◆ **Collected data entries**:
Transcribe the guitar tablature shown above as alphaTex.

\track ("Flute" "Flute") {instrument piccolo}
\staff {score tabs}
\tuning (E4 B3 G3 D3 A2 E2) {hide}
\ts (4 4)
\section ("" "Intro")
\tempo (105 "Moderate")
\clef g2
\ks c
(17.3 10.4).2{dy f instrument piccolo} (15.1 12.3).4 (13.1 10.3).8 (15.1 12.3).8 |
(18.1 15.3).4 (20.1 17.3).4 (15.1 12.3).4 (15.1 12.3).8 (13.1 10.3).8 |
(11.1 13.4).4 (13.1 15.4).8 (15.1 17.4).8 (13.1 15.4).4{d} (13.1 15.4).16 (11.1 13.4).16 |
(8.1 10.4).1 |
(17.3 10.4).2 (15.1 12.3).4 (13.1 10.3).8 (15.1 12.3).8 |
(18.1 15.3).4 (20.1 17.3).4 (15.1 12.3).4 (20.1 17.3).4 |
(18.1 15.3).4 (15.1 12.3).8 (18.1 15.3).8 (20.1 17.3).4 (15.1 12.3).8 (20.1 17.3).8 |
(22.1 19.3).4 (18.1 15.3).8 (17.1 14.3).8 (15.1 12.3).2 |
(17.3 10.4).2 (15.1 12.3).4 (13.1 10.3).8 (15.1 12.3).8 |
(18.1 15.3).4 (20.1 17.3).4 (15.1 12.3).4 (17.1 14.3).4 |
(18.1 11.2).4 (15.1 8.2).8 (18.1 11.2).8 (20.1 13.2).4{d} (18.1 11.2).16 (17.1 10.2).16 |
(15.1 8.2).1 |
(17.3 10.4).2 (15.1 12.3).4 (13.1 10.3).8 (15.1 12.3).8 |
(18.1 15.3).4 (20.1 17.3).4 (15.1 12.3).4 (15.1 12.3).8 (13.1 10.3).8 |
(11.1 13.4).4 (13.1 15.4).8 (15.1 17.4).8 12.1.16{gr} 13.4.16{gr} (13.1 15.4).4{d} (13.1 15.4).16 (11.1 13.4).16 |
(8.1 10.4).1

◆ **DO THIS**:
Retype all of the entries above line for line, leaving every character unchanged.

◆ **RESULT**:
Transcribe the guitar tablature shown above as alphaTex.

\track ("Flute" "Flute") {instrument piccolo}
\staff {score tabs}
\tuning (E4 B3 G3 D3 A2 E2) {hide}
\ts (4 4)
\section ("" "Intro")
\tempo (105 "Moderate")
\clef g2
\ks c
(17.3 10.4).2{dy f instrument piccolo} (15.1 12.3).4 (13.1 10.3).8 (15.1 12.3).8 |
(18.1 15.3).4 (20.1 17.3).4 (15.1 12.3).4 (15.1 12.3).8 (13.1 10.3).8 |
(11.1 13.4).4 (13.1 15.4).8 (15.1 17.4).8 (13.1 15.4).4{d} (13.1 15.4).16 (11.1 13.4).16 |
(8.1 10.4).1 |
(17.3 10.4).2 (15.1 12.3).4 (13.1 10.3).8 (15.1 12.3).8 |
(18.1 15.3).4 (20.1 17.3).4 (15.1 12.3).4 (20.1 17.3).4 |
(18.1 15.3).4 (15.1 12.3).8 (18.1 15.3).8 (20.1 17.3).4 (15.1 12.3).8 (20.1 17.3).8 |
(22.1 19.3).4 (18.1 15.3).8 (17.1 14.3).8 (15.1 12.3).2 |
(17.3 10.4).2 (15.1 12.3).4 (13.1 10.3).8 (15.1 12.3).8 |
(18.1 15.3).4 (20.1 17.3).4 (15.1 12.3).4 (17.1 14.3).4 |
(18.1 11.2).4 (15.1 8.2).8 (18.1 11.2).8 (20.1 13.2).4{d} (18.1 11.2).16 (17.1 10.2).16 |
(15.1 8.2).1 |
(17.3 10.4).2 (15.1 12.3).4 (13.1 10.3).8 (15.1 12.3).8 |
(18.1 15.3).4 (20.1 17.3).4 (15.1 12.3).4 (15.1 12.3).8 (13.1 10.3).8 |
(11.1 13.4).4 (13.1 15.4).8 (15.1 17.4).8 12.1.16{gr} 13.4.16{gr} (13.1 15.4).4{d} (13.1 15.4).16 (11.1 13.4).16 |
(8.1 10.4).1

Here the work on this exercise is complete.